CISA Says You’re Screwed (Again): Patch Your Damn Cisco, Chrome, and Arista Crap
Alright, listen up, meatbags. This week CISA did what it always does: waved its arms, screamed “THE HOUSE IS ON FIRE,” and dumped a fresh pile of exploited vulnerabilities into the Known Exploited Vulnerabilities (KEV) catalog. Translation: bad guys are already inside, rummaging through your shit, and you’re still asking if patching is “really necessary.”
The highlights of this ongoing dumpster fire include actively exploited flaws in Cisco gear, Google Chrome, and Arista products. Yes, the stuff your entire network probably depends on. These aren’t “theoretical” or “lab-only” bugs — attackers are abusing them right now while you’re in a meeting about synergy or filling out a change request that’ll be approved sometime next decade.
Cisco once again proves that “enterprise-grade” apparently means “enterprise-grade attack surface.” Chrome gets nailed because of course it does — it’s basically the Internet’s monoculture petri dish. And Arista? Congrats, you’re popular enough now that attackers give a shit about your networking gear too.
CISA’s message is painfully simple: patch this crap immediately. If you’re a federal agency, you’re required to do it by a set deadline. If you’re not, well, enjoy becoming part of someone else’s botnet, ransomware case study, or incident response horror story.
And before you whine about downtime: downtime is better than explaining to the board why some asshole in a hoodie is now admin on your core network. Patch. Reboot. Cry quietly. Repeat.

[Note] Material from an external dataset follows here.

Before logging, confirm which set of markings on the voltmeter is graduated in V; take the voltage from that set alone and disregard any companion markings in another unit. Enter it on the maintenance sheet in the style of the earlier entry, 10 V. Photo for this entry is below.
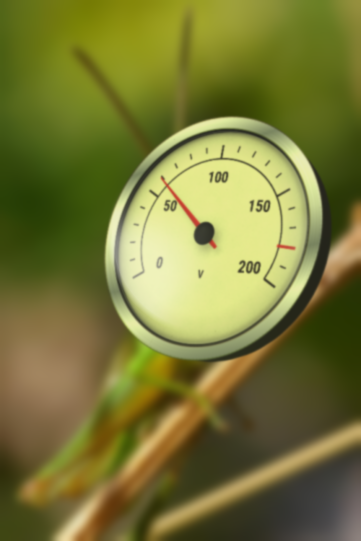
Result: 60 V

Read the damn details here, since I’m not spoon-feeding you forever:
https://4sysops.com/archives/cisa-warns-of-exploited-flaws-in-cisco-chrome-and-arista-products/
Now for a personal anecdote: years ago, I warned a team about an “actively exploited” bug. They ignored me because “nothing bad has happened yet.” Two weeks later, they were restoring from backups while management asked if turning it off and on again would fix ransomware. Good times.
Patch your shit before someone else owns it.